Monday, February 21, 2011

Motivation Mondays: Pantoum Therapy

I'm writing this with a sunbeam shining directly on my heart, because later today I get to go to THE ADVENTURE AQUARIUM with my niece and nephews and then have cupcakes to celebrate Holden and Quinn's birthday! Hooray.

Anyway, so I've decided to include some writing games in with the Motivation Mondays. If you decide to try any of them, you can email me the results at serotoninfactory@gmail.com--maybe I'll post them. :)

Anyone who's ever been in one of my grown-up poetry classes knows that pantoums are the best thing for writing about something that obsesses you, something impossible, something you can't get away from. The repetition lets you just go ahead and obsess to your heart's content. Here's one I wrote about the Gulf Oil Disaster last summer. I don't know how else I'd've ever put that feeling into words.

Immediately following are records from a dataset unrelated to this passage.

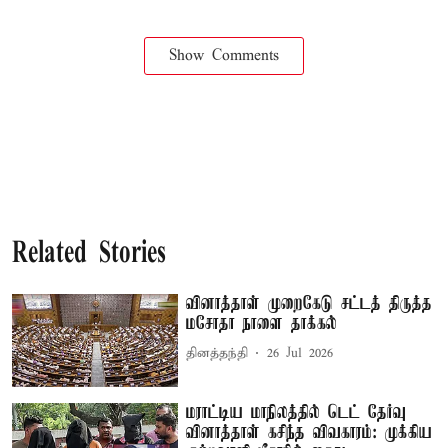
Show Comments
Related Stories
வினாத்தாள் முறைகேடு சட்டத் திருத்த
மசோதா நாளை தாக்கல்
தினத்தந்தி
26 Jul 2026
மராட்டிய மாநிலத்தில் டெட் தேர்வு
வினாத்தாள் கசிந்த விவகாரம்: முக்கிய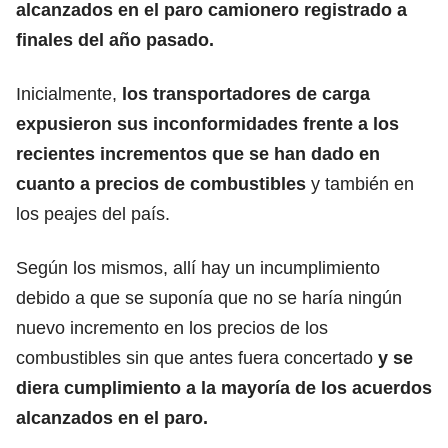
alcanzados en el paro camionero registrado a
finales del año pasado.
Inicialmente,
los transportadores de carga
expusieron sus inconformidades frente a los
recientes incrementos que se han dado en
cuanto a precios de combustibles
y también en
los peajes del país.
Según los mismos, allí hay un incumplimiento
debido a que se suponía que no se haría ningún
nuevo incremento en los precios de los
combustibles sin que antes fuera concertado
y se
diera cumplimiento a la mayoría de los acuerdos
alcanzados en el paro.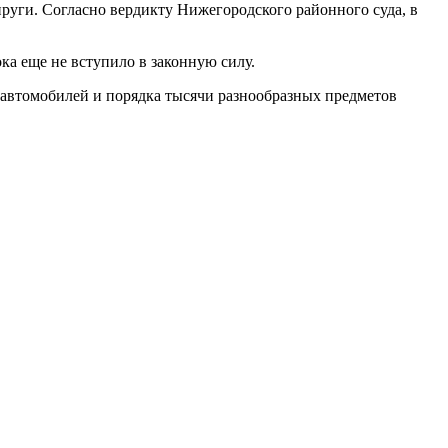
уги. Согласно вердикту Нижегородского районного суда, в
ка еще не вступило в законную силу.
автомобилей и порядка тысячи разнообразных предметов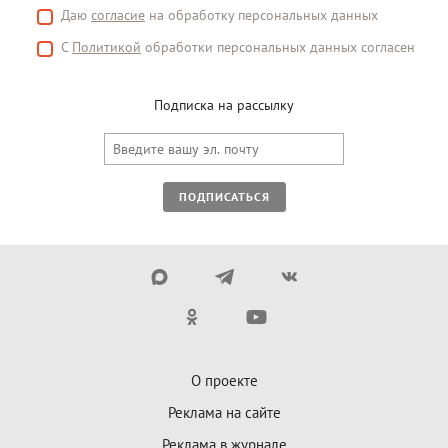
Даю
согласие
на обработку персональных данных
С
Политикой
обработки персональных данных согласен
Подписка на рассылку
ПОДПИСАТЬСЯ
О проекте
Реклама на сайте
Реклама в журнале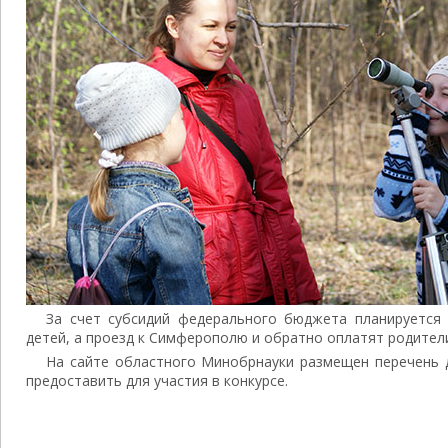
За счет субсидий федерального бюджета планируется
детей, а проезд к Симферополю и обратно оплатят родител
На сайте областного Минобрнауки размещен перечень 
предоставить для участия в конкурсе.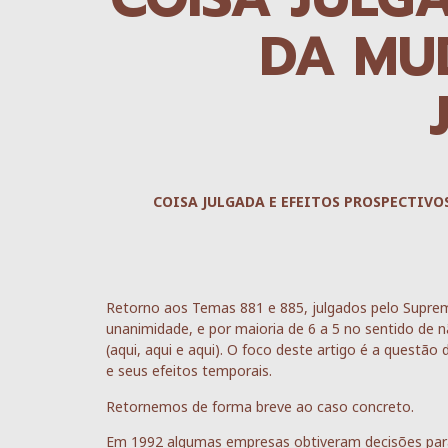
DA MU
COISA JULGADA E EFEITOS PROSPECTIV
Retorno aos Temas 881 e 885, julgados pelo Suprem
unanimidade, e por maioria de 6 a 5 no sentido de n
(aqui, aqui e aqui). O foco deste artigo é a questão 
e seus efeitos temporais.
Retornemos de forma breve ao caso concreto.
Em 1992 algumas empresas obtiveram decisões para 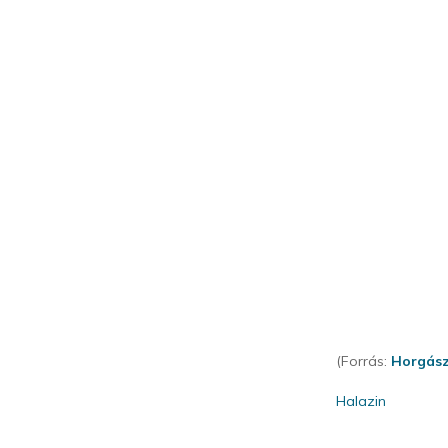
(Forrás:
Horgász
Halazin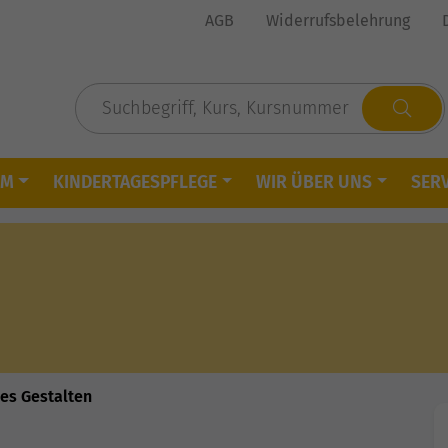
AGB
Widerrufsbelehrung
MM
KINDERTAGESPFLEGE
WIR ÜBER UNS
SERV
es Gestalten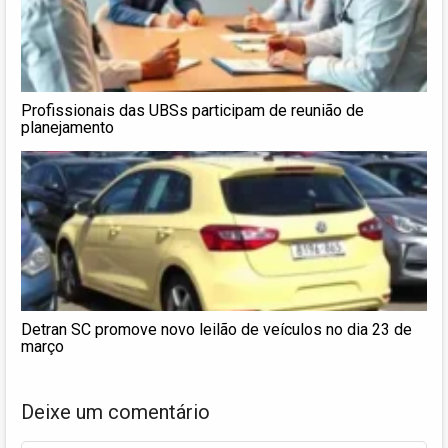
Profissionais das UBSs participam de reunião de
planejamento
Detran SC promove novo leilão de veículos no dia 23 de
março
Deixe um comentário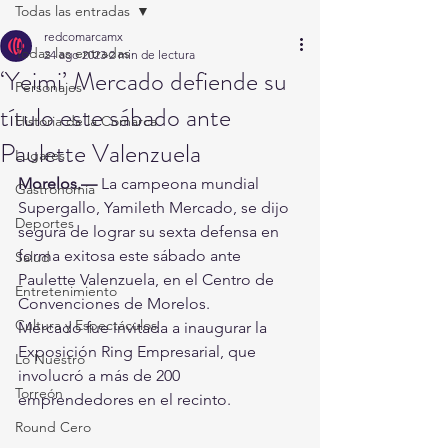
Todas las entradas
redcomarcamx
Todas las entradas
24 ago 2023
2 min de lectura
‘Yeimi’ Mercado defiende su
Personajes
título este sábado ante
Historia de la Comarca
Paulette Valenzuela
Lugares
Morelos.—
 La campeona mundial 
Gastronomía
Supergallo, Yamileth Mercado, se dijo 
Deportes
segura de lograr su sexta defensa en 
forma exitosa este sábado ante 
Salud
Paulette Valenzuela, en el Centro de 
Entretenimiento
Convenciones de Morelos.
Cultura y Espectáculos
Mercado fue invitada a inaugurar la 
Exposición Ring Empresarial, que 
Lo Nuestro
involucró a más de 200 
Torreón
emprendedores en el recinto.
Round Cero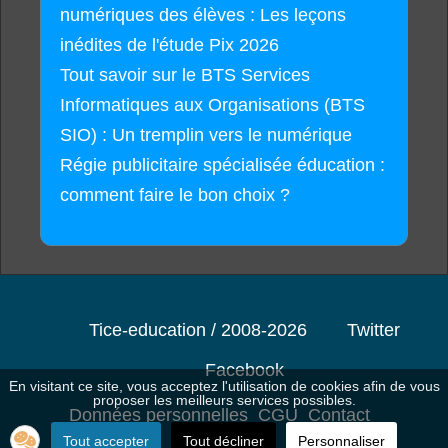
numériques des élèves : Les leçons
inédites de l'étude Pix 2026
Tout savoir sur le BTS Services
Informatiques aux Organisations (BTS
SIO) : Un tremplin vers le numérique
Régie publicitaire spécialisée éducation :
comment faire le bon choix ?
Tice-education / 2008-2026
Twitter
Facebook
En visitant ce site, vous acceptez l'utilisation de cookies afin de vous
proposer les meilleurs services possibles.
Données personnelles
CGU
Contact
Tout accepter
Tout décliner
Personnaliser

Going with the Wikipedia definition from last summer: "The pantoum is a form of poetry similar to a villanelle. It is composed of a series of quatrains; the second and fourth lines of each stanza are repeated as the first and third lines of the next. This pattern continues for any number of stanzas, except for the final stanza, which differs in the repeating pattern. The first and third lines of the last stanza are the second and fourth of the penultimate; the first line of the poem is the last line of the final stanza, and the third line of the first stanza is the second of the final. Ideally, the meaning of lines shifts when they are repeated although the words remain exactly the same: this can be done by shifting punctuation, punning, or simply recontextualizing."

Here we go!

Stanza 1:
Line 1
Line 2
Line 3
Line 4

Stanza 2:
Line 5 (repeat of line 2 in stanza 1)
Line 6 (new line)
Line 7   (repeat of line 4 in stanza 1)
Line 8 (new line) 

***Write as many stanzas as you want to.***

Last Stanza (This is the format for the last stanza regardless of how many preceding stanzas exist):
Line 9   (line 2 of the previous stanza)
Line 10 (line 3 of the first stanza)
Line 11 (line 4 of the previous stanza)
Line 12 (line 1 of the first stanza) 

2 comments:

  1. I must do this! I wrote a lot of ghazals last year which are also good for things you're obsessed with.